2 October 2018
Three years ago, Peter Nugent was working in Queensland’s coal seam gas fields searching for a career change. Now he is about to graduate with a Nursing Science degree from USC and start work as a theatre nurse.
After almost 20 years in the plumbing trade, Mr Nugent said it would be a proud moment when he crossed the stage to receive a Bachelor of Nursing Science at a USC graduation ceremony in Hervey Bay on Thursday 4 October.
The Fraser Coast community is invited to the ceremony to celebrate the achievements of the second cohort of students to graduate from USC’s Fraser Coast campus. Reservations are essential.
“It seems surreal to think that so much has changed in just a few years and I will graduate and start work as a registered nurse at St Stephen’s Hospital in Hervey Bay in a matter of weeks,” Mr Nugent said.

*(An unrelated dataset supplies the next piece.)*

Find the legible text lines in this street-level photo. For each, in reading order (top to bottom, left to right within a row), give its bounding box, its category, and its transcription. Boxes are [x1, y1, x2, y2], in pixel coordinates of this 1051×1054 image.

“I am both nervous and excited to be entering into a nursing career as I understand the responsibilities I am about to take on and the new adventures I will encounter.”
Watching his wife recover in hospital from a life-threatening infection convinced the 40-year-old in 2016 to give up his job working away on gas pipeline projects in western Queensland.
“It was my lightbulb moment. Having the option to study Nursing Science at USC Fraser Coast gave me the opportunity to drastically rearrange my life,” he said.
“Throughout my degree USC has given me the opportunity to grow as a person. With support, I was able to utilise the existing skills I had and use them to transition to a totally new career with ease.”
Clinical placements at St Stephens Private Hospital, the Wide Bay Hospital and Health Service’s intensive care unit and a final placement with Royal Flying Doctors Service (RFDS) based out of Rockhampton, were among the highlights of the three-year degree.
“I am a very practical person therefore the hands-on experience from placements was a chance to put the educational knowledge I gained into the work environment and confirmed where I saw myself working in in the future,” he said.
“My placement at RFDS was an incredible experience and working there is a goal for me.”
Jobs as a personal care worker in aged care and as an assistant in nursing in a local hospital helped Mr Nugent gain experience during his studies and reinforced that nursing was the career for him.
“I thrive on patient interaction and the ability to make a difference to people’s lives. The smallest gesture when someone is at their most vulnerable can mean the world to them and there is no better feeling then being the person who makes that difference,” he said.